As for the savings to Canadians, cutting 40 MPs would save about $20 million, or 1/17,750th of the federal budget. 

Anticipating an objection that larger constituencies would mean worse service for constituents, Johnson assures us that private “[c]ompanies regularly downsize their workforces but achieve the same outputs.” Of course corporate “outputs” aren’t the same thing as customer service, as anyone who has spent time waiting to be connected to an overseas call centre can tell you. 

But I am not just here to shoot down a proposal, especially one that is already dead on arrival. I have, wait for it, my own “bold new idea.” Let’s go the other way and increase the size of the House of Commons. 

Doubling the number of MPs would be procedurally simple—we could just split each existing riding and not have to worry about constitutional futilities. That would exacerbate some distortions of representation, but then the Westminster system has never been fussy about strict adherence to representation by population. Nor, I might add, would it be the first federal make-work scheme for Atlantic Canada, or close to the most wasteful.

We should expect a larger House of Commons to produce better government. One of the open secrets of Canadian politics is the flamboyant incompetence of most federal cabinet ministers. This is not a partisan point. Once you get past the handful of sage and competent ministers in any government, the talent level drops off like a continental shelf. Remember that it took electoral defeat to finally dislodge the cherubically vacuous Maryam Monsef from cabinet. 

The need for diversity in building a cabinet, especially regional diversity, already narrows the choice of ministers considerably. More MPs should increase the chances of quality appointments and reduce the need for tokenism. It’s simple math. Doubling the size of the House of Commons would mean more members in each region for a prime minister to choose from.

In the U.K., with 650 MPs, a prime minister with a majority government has at least 326 MPs from which to choose about 22 cabinet ministers and another 100 junior members of the ministry. The result is a generally (though not uniformly) higher quality of minister. (Yes, the U.K. population is almost double ours, but we are almost 40 times bigger. The constituency farthest from Westminster is Orkney and Shetland, about 1000 km away; the same drive starting in Ottawa and heading West wouldn’t even get you out of Ontario.) 

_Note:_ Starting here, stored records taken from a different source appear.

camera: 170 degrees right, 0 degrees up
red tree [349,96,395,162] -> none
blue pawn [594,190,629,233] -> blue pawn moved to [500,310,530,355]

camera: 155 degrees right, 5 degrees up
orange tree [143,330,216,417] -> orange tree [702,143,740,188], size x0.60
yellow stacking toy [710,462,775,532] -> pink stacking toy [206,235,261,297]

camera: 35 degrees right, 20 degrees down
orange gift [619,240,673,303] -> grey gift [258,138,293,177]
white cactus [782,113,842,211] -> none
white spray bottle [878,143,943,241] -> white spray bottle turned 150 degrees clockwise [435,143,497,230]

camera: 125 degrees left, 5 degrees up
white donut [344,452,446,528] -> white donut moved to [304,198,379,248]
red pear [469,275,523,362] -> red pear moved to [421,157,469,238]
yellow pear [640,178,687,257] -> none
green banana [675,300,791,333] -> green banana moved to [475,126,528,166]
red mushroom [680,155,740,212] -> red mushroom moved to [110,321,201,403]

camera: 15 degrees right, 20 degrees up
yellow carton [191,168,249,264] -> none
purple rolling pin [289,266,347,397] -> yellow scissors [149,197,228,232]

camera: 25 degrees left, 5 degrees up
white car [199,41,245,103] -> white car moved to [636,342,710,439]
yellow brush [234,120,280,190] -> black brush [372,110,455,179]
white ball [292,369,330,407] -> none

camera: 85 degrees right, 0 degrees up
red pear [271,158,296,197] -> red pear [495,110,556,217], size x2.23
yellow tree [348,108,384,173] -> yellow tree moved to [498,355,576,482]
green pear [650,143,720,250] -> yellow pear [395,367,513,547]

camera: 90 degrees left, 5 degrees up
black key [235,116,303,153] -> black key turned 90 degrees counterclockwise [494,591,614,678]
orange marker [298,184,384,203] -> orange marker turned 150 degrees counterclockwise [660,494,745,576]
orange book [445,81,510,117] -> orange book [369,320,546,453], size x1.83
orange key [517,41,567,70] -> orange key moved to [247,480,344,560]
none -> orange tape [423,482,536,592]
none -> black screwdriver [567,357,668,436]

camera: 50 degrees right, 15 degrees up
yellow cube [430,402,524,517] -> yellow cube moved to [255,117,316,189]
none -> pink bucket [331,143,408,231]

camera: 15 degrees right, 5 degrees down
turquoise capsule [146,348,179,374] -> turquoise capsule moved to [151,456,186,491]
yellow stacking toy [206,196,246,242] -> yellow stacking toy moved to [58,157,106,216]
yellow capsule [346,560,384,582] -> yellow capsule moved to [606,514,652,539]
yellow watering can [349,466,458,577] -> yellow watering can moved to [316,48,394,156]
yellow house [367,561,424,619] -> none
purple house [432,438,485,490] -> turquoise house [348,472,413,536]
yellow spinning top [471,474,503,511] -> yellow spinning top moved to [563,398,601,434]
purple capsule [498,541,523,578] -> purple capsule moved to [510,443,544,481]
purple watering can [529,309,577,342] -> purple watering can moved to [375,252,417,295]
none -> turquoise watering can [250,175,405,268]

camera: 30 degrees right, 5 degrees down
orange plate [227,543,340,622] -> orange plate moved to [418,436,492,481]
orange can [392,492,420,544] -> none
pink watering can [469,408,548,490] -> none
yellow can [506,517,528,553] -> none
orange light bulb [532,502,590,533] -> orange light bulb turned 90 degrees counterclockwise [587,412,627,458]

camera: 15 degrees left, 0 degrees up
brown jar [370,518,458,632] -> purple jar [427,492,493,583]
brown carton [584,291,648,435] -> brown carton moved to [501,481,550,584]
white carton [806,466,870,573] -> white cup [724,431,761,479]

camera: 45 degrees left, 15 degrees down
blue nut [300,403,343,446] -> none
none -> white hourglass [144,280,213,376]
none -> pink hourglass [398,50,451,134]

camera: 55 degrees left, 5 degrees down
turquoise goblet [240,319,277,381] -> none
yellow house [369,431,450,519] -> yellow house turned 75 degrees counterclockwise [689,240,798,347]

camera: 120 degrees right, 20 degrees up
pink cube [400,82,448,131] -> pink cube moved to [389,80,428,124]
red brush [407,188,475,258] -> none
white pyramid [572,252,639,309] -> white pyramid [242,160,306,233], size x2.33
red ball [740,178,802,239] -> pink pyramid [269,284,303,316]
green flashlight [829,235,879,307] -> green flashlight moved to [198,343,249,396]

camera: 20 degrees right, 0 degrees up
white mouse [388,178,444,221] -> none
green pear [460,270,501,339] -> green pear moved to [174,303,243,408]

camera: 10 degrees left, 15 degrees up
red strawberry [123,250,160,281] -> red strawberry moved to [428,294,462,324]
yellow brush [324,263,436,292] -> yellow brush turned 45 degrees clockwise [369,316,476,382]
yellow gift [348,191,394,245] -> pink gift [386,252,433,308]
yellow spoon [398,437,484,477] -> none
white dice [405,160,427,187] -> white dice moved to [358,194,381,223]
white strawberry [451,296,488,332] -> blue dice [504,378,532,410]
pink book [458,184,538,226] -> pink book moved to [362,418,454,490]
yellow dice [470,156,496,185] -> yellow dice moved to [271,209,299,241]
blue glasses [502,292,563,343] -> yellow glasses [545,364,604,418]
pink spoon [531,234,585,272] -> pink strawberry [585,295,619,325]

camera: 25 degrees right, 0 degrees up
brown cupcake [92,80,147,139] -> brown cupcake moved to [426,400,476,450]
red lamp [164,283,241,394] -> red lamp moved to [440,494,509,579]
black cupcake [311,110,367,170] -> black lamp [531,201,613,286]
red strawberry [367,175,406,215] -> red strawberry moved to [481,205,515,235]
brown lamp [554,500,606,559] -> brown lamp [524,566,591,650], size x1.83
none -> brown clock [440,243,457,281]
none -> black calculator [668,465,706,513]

The flip side of a larger caucus that offers more choices for cabinet is that also leaves more members out of cabinet. That is a good thing for national governance because a large backbench is a restless backbench. In the U.K., having more MPs with little or no chance of cabinet appointment has meant more independence and a stronger sense of collective backbench identity. This comes closer to replicating J.A.G. Griffith’s4“John Aneurin Grey Griffith, FBA (14 October 1918 – 8 May 2010) was a Welsh legal scholar.” idea of a parliament divided into three parts—government, opposition, and backbench—with a government that has to worry as much about members behind it as those across from it.

Johnson worries that more MPs means more “idle hands” creating make-work for themselves, but in the larger British parliament, those idle hands have been put to productive use on much stronger parliamentary committees. This includes genuinely independent and bipartisan specialist committees like the Joint Committee on Human Rights and the Joint Committee on the National Security Strategy, which would be unthinkable in the Canadian parliament.

I understand the instinctive skepticism about what looks like a proposal for larger government. But one lesson I learned working inside government is that more political oversight usually means better government, not necessarily more government. Or to return to the terms of the political menagerie, a bigger House of Commons would mean more watchdogs and fewer sheep.